R&D Unit funded by

Corpora of PLE

Data collection for learning Portuguese as a second language

Methodology
Data were collected from participants through pre-defined guidelines that included (i) a language profile questionnaire that has been assigned a number; and (ii) the text identified with the respective number of the informant. This coding system allowed us to identify texts made by the same informant who only had to fill out the language profile questionnaire once. Upon release, the materials were transcribed, coded and organized.

1. Data from informants

At first, we created a Excel file, which would bring together the sociolinguistic data from participants. The information, organized by the universities where the collection was made, includes the following items that can be searched individually through the filter system:

a) personal data – age, sex, nationality, course/year of their course and university where the course is attended;

b) language course – the mother tongue (LM); education language; other languages known besides Portuguese, language in which the student has greater proficiency in addition to LM (levels from the Common European Framework of Reference for Languages (CEFR)).

c) Portuguese language – beginning year of study of Portuguese; other courses of Portuguese culture; contact with other Portuguese speakers; proficiency of Portuguese (levels from the CEFR)

d) stimuli (see point 2 of the Methodology)

2. Written productions

Each written production was obtained from a stimulus. Participating teachers were provided a list of 83 proposals for drafting (revised and expanded from the ones designed for the Phd of the coordinator of this project Isabel Leiria), organized into three thematic sections:
1. The individual
2. Society
3. The environment

We asked the teachers at the beginning of the project to select one/two stimuli from each of the three themes according to the students' learning level and personal preference. Consult here the selected stimuli and the number of productions obtained in each one.
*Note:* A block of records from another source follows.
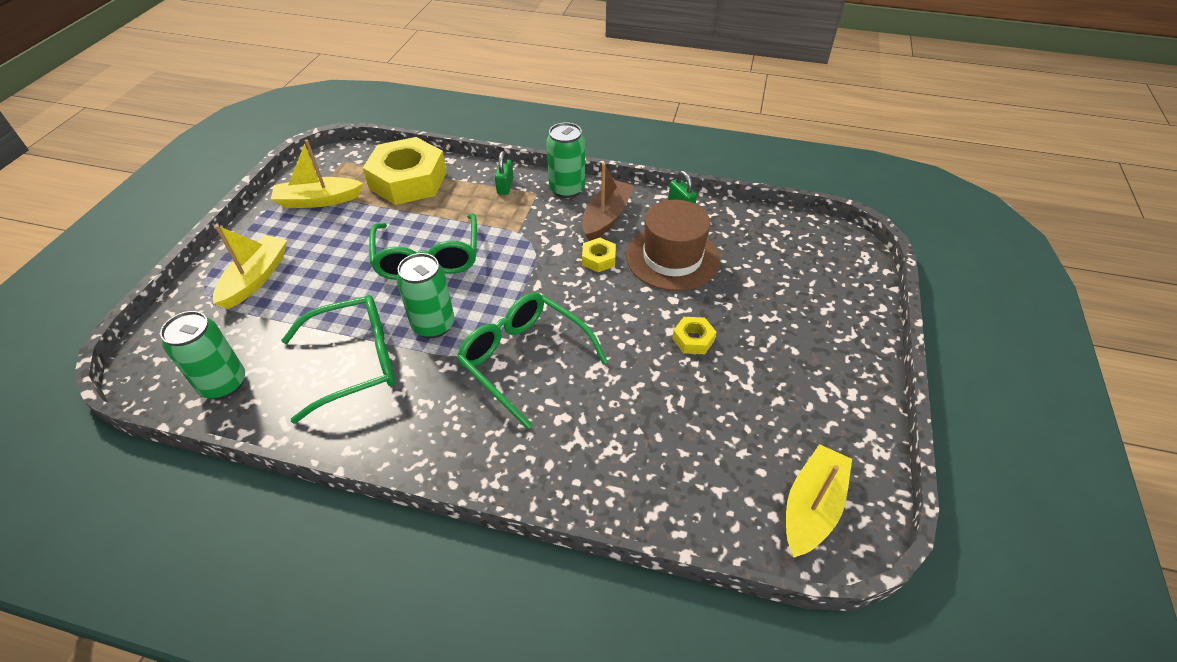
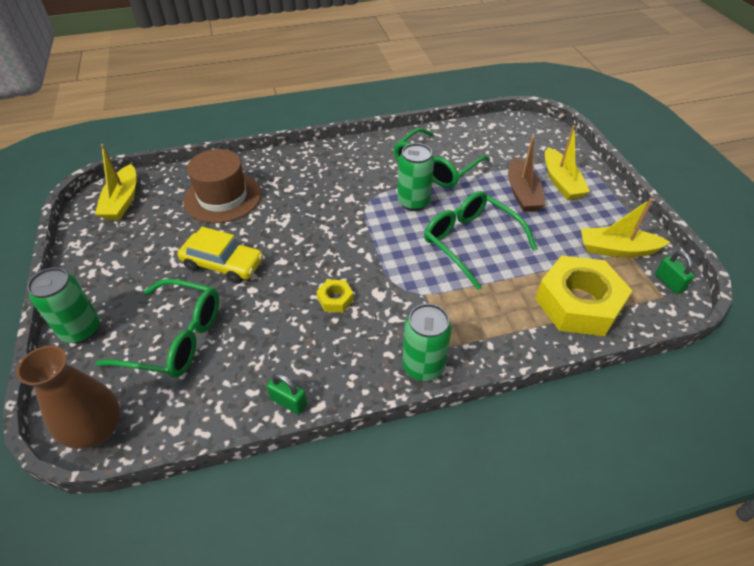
camera: 150 degrees right, 0 degrees up
green can [160,311,245,399] -> green can moved to [27,267,100,344]
yellow boat [271,139,363,208] -> yellow boat turned 135 degrees counterclockwise [581,198,670,258]
green glasses [457,292,608,429] -> green glasses moved to [95,279,219,378]
green padlock [495,151,514,195] -> green padlock moved to [655,251,695,294]
brown boat [582,163,634,241] -> brown boat moved to [508,136,545,212]
brown hat [626,200,720,291] -> brown hat moved to [184,149,261,223]
yellow nut [672,317,716,354] -> yellow car [178,227,263,284]
none -> brown vase [16,345,120,449]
Note: The materials provided by University of Pusan, identified with the code - PU, were not collected according to the guidelines of the present project and constitute text from exams. Therefore, sociolinguistic data of the informants were not available in this case. In order to respect the system of identification of the material it was assigned the number of stimuli that best fit the task performed.

3. Transcript standards

The texts were transcribed according to the following conventions (cf. Leiria, I. 2006 - Léxico, aquisição e ensino do Português Europeu língua não materna. Lisboa: FCG/FCT, p. 201):

< XXX >segments scratched
<(...)> scratched unreadable segments
/ xxx / segments added
/ * xxx / conjectured readings

In order to conceal the names and other elements that could replenish the identity of the informant, such elements were replaced by the code XXXX. This notation is also in line with the protocol of the PL2 Corpora Collection at the University of Coimbra.

4
. Encoding of texts collected

Each document is properly labeled with (i) university where the collection was made; (ii) level of proficiency in Portuguese at the time of collection (codes 1, 2 and 3 assigned, respectively, to levels A1-A2, B1-B2 and C1-C2 of the CEFR); (iii) number of informant (assigned in the form of language profile); and (iv) code of the stimulus (the codes have been respected according to the listed stimuli conveyed to teachers).

Thus, a text written at Rutgers University (RU), produced by a student-level A1-A2 (1), with identification number 07, under the stimulus 45.2L, has the following identification: RU_1_07_45.2L.